My grandfather, Azad Torigian, was 6 when the Armenian Genocide began. He came from Darmon, Keghi, in the area of Ezermun. Sometime in high school, my family, including my grandfather, began to tell me the story of his childhood, the nightmare of living through a genocide.
Azad told me of the death around them, of being marched and being hungry. He spoke of the women throwing themselves and their children into the Euphrates River to escape the hands of the persecutors. He told me about his flashbacks from trauma: every time he crossed the Mississippi River close to where he settled in Illinois, disturbing visions continued to rush back into his mind, never to completely disappear.
While attaining my undergraduate degree, I completed further research into the atrocities of the Armenian people. It went beyond just displacing an ethnic group. This was ethnic cleansing. People were marched to their death -- toward a hole in the ground in the wilderness. Women were assaulted. Some were even crucified. People were killed as they marched to their graves.
In my research and listening to stories, I heard the complexities of experiences. In my great-aunt and great-uncle's story, a family of Kurds who knew my great-grandfather welcomed them into their home. In a number of stories, unlikely neighbors, some Turkish and Kurdish families, stood against the oppressive system in love for their neighbors.
Unfortunately, like so many genocides and atrocities around our world and even our country, we don't speak out when seeing people tortured, mostly because of fear. Azad's son, my father, taught his social studies students the quote by George Santayana, "Those who do not remember the past are condemned to repeat it." How many genocides have we heard of in the past 98 years? How does remembering one genocide stop further massacres from happening?
Because people in our world stopped speaking of the Armenian Genocide, Adolf Hitler thought he could get away with the Holocaust: "Who, after all, speaks today of the annihilation of the Armenians?"
When we choose not to remember or share stories, other groups of people, from Jews in Europe to Muslims in Bosnia, experience the trauma of exile and annihilation. As time goes on, more survivors of these genocides die. Without their stories, more and more people deny these massacres ever happened.
The Armenian Genocide started April 24, 1915. Each year, on or around that date, I take time to remember the Armenians and the story of my grandfather. I fellowship with other Armenians to share our common story.
Remembering stories of genocides connects us to all of humanity. No group of people should ever be oppressed, beaten and killed for any reason: for their religion, ethnicity, race, gender, sexual orientation or disability. When we are able to speak out loud the stories of those who survived the Armenian Genocide of 1915 and other violent situations, we stop the spread of oppression in our world.
Speaking the stories of the Armenian and other genocides isn't about holding on to hate. Granted, I find myself disappointed when I hear people denying this genocide happened. But the children and grandchildren of the oppressors were not the ones committing these crimes. Like us, they are also children of God.

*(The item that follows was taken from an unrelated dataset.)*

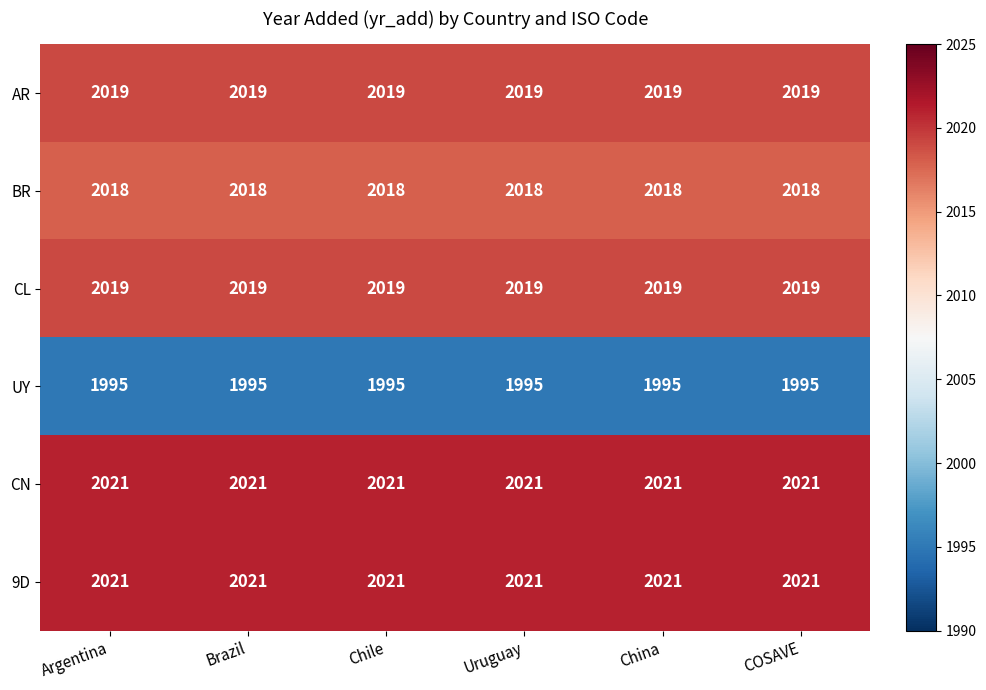

What is the total value across all series at Brazil?

12093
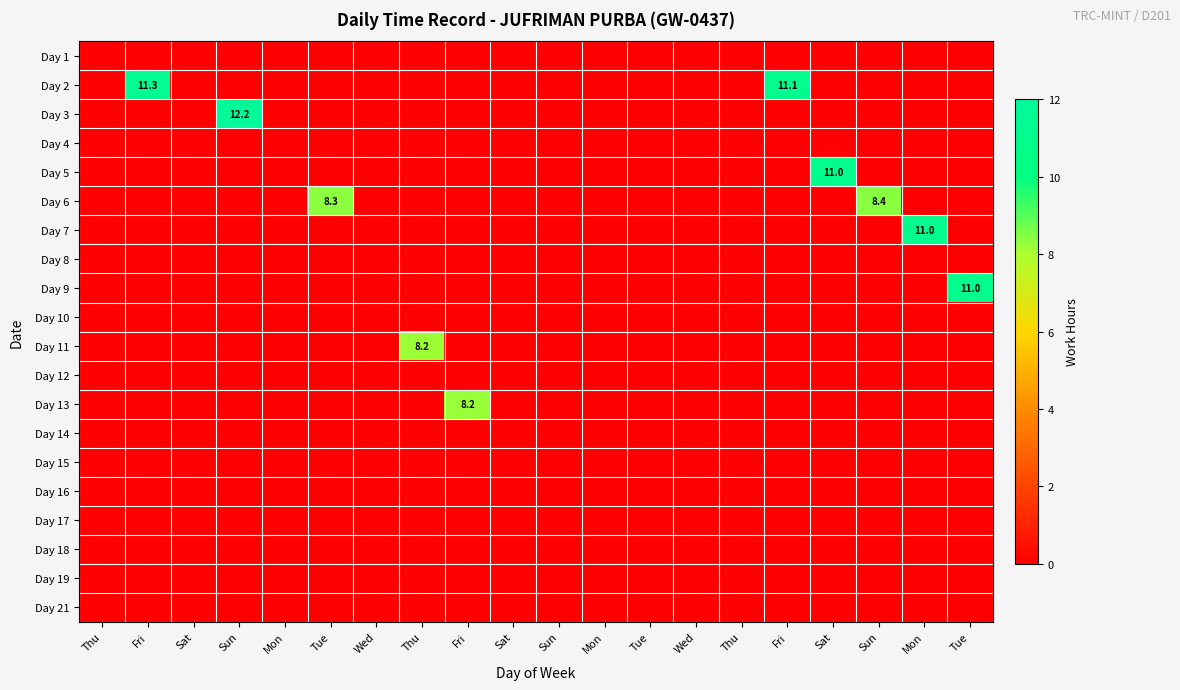

Which has a higher value, Mon or Fri?

Mon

I believe that we can stand up for the voices of those who survived and perished in the genocide AND still love those who outright disagree with us. Matthew 5 recalls Jesus saying, "You have heard that it was said, 'You shall love your neighbor and hate your enemy.' But I say to you, love your enemies and pray for those who persecute you, so that you may be sons of your father in heaven." If we build relationships with those who disagree with us, maybe they will learn something from our stories. We will grasp the power to end the cycle of hate in our world. The power is no longer in the hands of those who have oppressed but those of us who seek reconciliation.
Even when groups of people or individuals in our society continue to deny that genocides happen, this will never keep survivors in exile. Every time we remember, the wilderness is left behind. God is the God of justice, hope and restoration. As it says in Isaiah 40:4 "Every valley shall be lifted up, and every mountain and hill be made low; the uneven ground shall become level, and the rough places a plain."
To those who have survived traumas and those of us who love them, let us strive to keep stories alive. Let us make sure that our fellow Armenians and fellow humans never find this wilderness again.